Depuis quelques années, je travaillais à un gros roman. Je dis ces mots délibérément et sans sourire. Enfin presque. Ce gros roman, tout le monde m'en parlait. Il faudra bien que tu t'y mettes, me disait-on et ces locuteurs étaient les mieux intentionnés du monde. Arrête d'écrire des nouvelles, les Français n'en lisent pas. Foin du petit roman féminin, intimiste, nombriliste, montre-nous de quoi tu es capable, ose, comme le disait aussi Woolf à propos de Jane Austen, affronter le monde, sors de la maison, de l'univers confiné des femmes et de la famille, abandonne les enfants, entre dans l'armée des lettres, engage-toi, pense à Joyce, pense à Faulkner, le grand roman est polyphonique et politique. Et cætera. Or j'avais une idée. Je la mis en pratique. Je tenais mon roman, je lui donnai pour titre l'Engagement. Il était plein de personnages, compliqué d' intrigues croisées, avec en toile de fond, une polémique sur la mondialisation en littérature, le marketing, la tectonique des plaques entre le Nord et le Sud, et la scénarisation littéraire. Le tout s'organisait autour des archives d'un grand écrivain mort. Mais quelque chose clochait. Je m'ennuyais. Je faisais - plus ou moins, vous savez comme sont les écrivains, toujours en quête d'évasion- mes heures, mais je m'ennuyais. Je mettais à profit ma connaissance de la littérature contemporaine. Nadine Gordimer, Doris Lessing, Gunter Grass, Vikram Seth, Philip Roth, Jeffrey Eugenidès, V.S. Naipaul, Ian MacEwan, Jan-Christian Grondahl, Russel Banks, et même Zadie Smith, sans parler de mes favoris, Jay MacInerney, le sombre et bouleversant J.M. Coetzee, et Richard Ford lui-même, tout le monde défilait au bord de la piscine toscane où j'avais installé l'intrigue qui les mettait aux prises avec une bibliothécaire et son fantôme. Tout cela restait inerte, Pinocchio était toujours un pantin de bois. Je fis ce que doit, je suppose, faire un écrivain relativement honnête en pareille circonstance, je laissai tomber, me consacrai à mes angoisses ordinaires, et fut jetée au tapis par la fameuse dépression évoquée tout à l'heure. Puis j'écrivis un essai sur les femmes en littérature, leur sens du décalage, de l'ellipse, de l'humour, leur respiration si différente, comme dit aussi Woolf, leur rythme. Le devoir exigeant qui est le nôtre d'être simplement ce que nous sommes, ce qui est si difficile.

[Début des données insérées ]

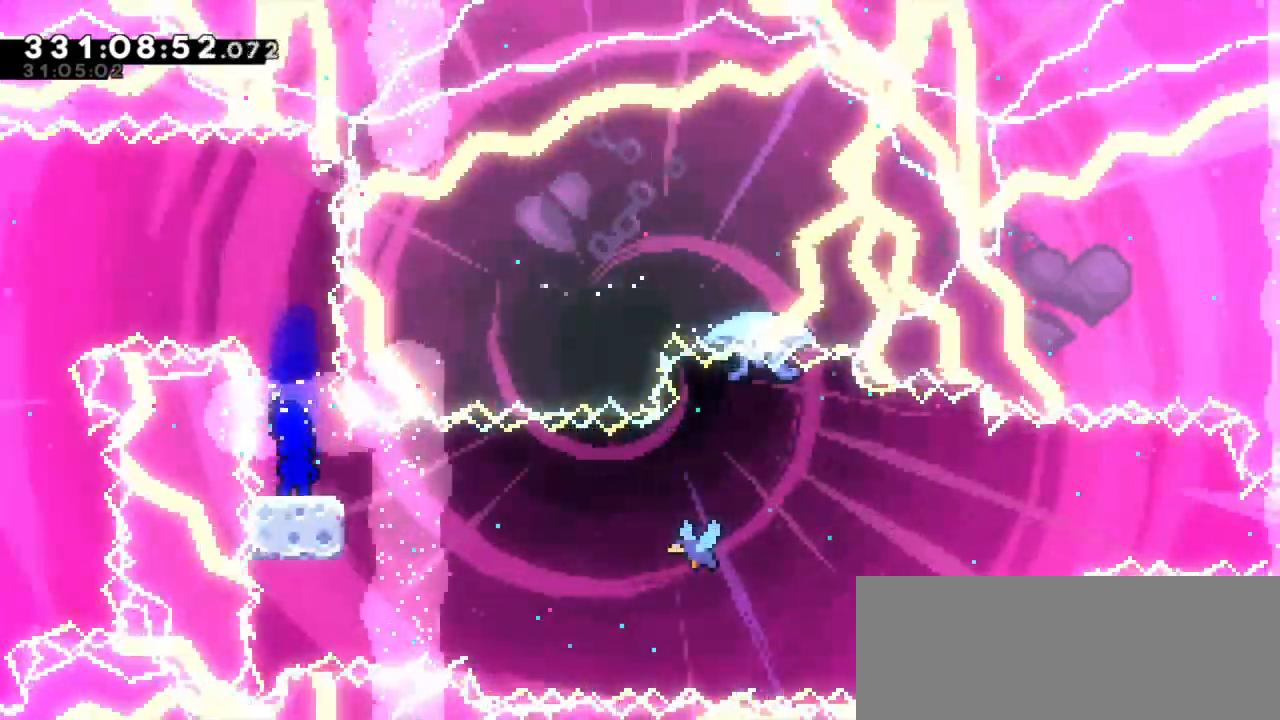
{"keys": ["right"], "events": [[100, "dash", "down"], [100, "down", "down"], [117, "right", "down"], [267, "jump2", "down"], [317, "down", "up"], [350, "dash", "up"], [483, "jump2", "up"]]}
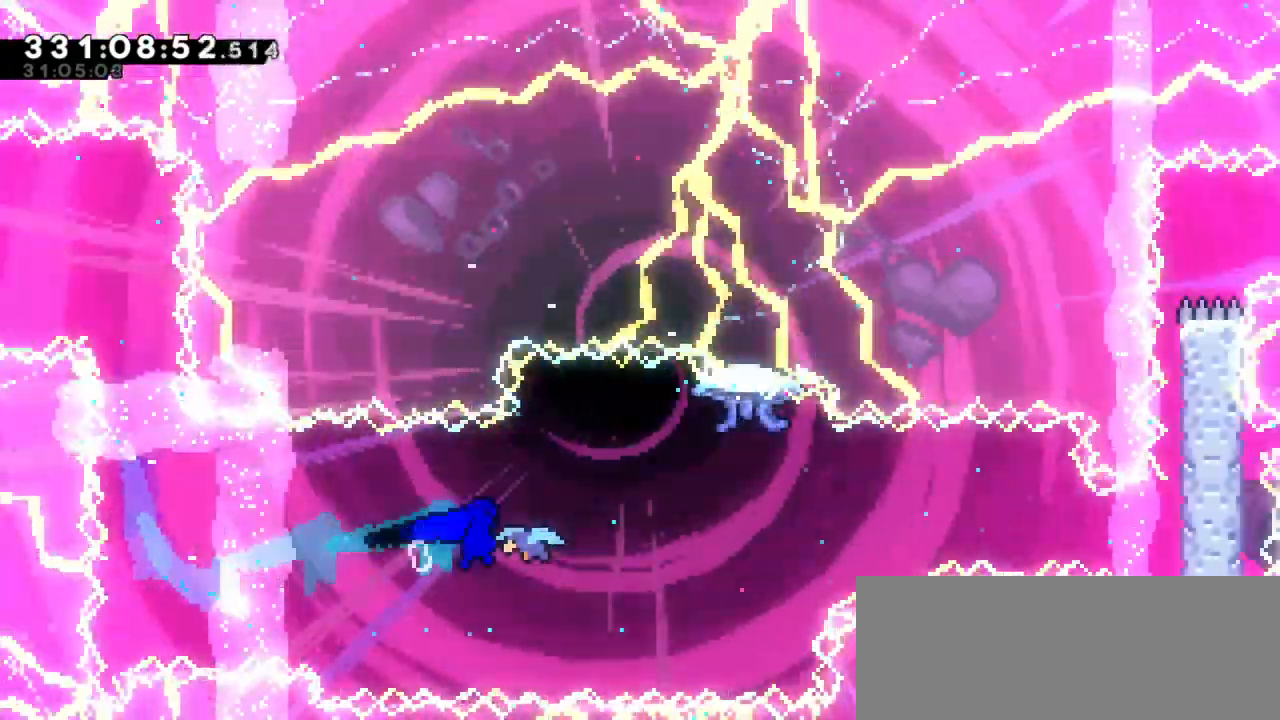
{"keys": ["right"], "events": []}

Je relus Grace Paley, qui sait si bien donner à de pures fictions l'allure d'un récit spontané. On croit qu'elle raconte, alors qu'elle invente. Ses visites à son vieux père, ses rencontres avec un ex-mari dans la rue, -bonjour ma vie !-, ressemblent aux nouvelles d'Isaac Babel : la vie est là, et la pensée, et la révolte, et la poésie, et le rire, indissociables. Je relus Alice Munro, à l'intelligence généreuse et puissante, qui peint mieux que personne les moments où basculent les vies des pères et des filles, des couples usés, des enfants. Ce peut être une révélation pendant un voyage en voiture, une longue attente dans un motel, une déception de trop, une phrase mortelle. Je pensai à une phrase de Isaac Babel : " Tolstoï racontait toute une journée, moi je me contente de raconter les cinq minutes les plus importantes. Mais ensuite, ce récit rugueux comme de la corde, je le polis, mot à mot, phrase à phrase, jusqu'à ce qu'en jaillisse le son juste. Un point placé au bon endroit peut tuer plus sûrement qu'une balle. " Je relus Loudmila Oulitskaïa, ses pauvres parents, ses histoires d'amour dans les faubourgs du quartier des chats à Moscou, je relus ses histoires pour comprendre comment elle faisait exister si fort une petite fille amoureuse, la consistance d'une vieille couverture sous un escalier, la présence gênante d'une cousine aigrie, le souvenir d'un bouton manquant sur un manteau, comment elle faisait sentir l'odeur d'une soupe à l'orge perlée. Je m'aperçus un jour que toutes ces femmes qui me nourrissaient de leurs histoires, me ramenaient vers la lumière, racontaient des histoires courtes, plus ou moins courtes, certes, mais quand même. Short stories. Et je ne savais pas pourquoi. Je décidai de faire une liste de mes raisons. On écrit avec ce que l'on ne comprend pas. Je notai : attraper la vie, ses détails les plus idiots, sa drôlerie tragique, saisir le moment le plus important, trouver son propre souffle, ne pas s'ennuyer, et surtout polir la phrase. Je fouillai dans ma bibliothèque si mal rangée qu'y chercher un livre revient à ouvrir la Bible n'importe où pour y lire un signe, j'y trouvai un texte de Walter Benjamin, qui disait ceci :
" L'homme jadis imitait la patience de la nature. Enluminures, pierres polies ou gravées, toutes ces productions opiniâtres ne se font plus guère. Le temps est passé où le temps ne comptait pas. L'homme a réussi à abréger la narration et nous avons assisté à l'invention de la short story. "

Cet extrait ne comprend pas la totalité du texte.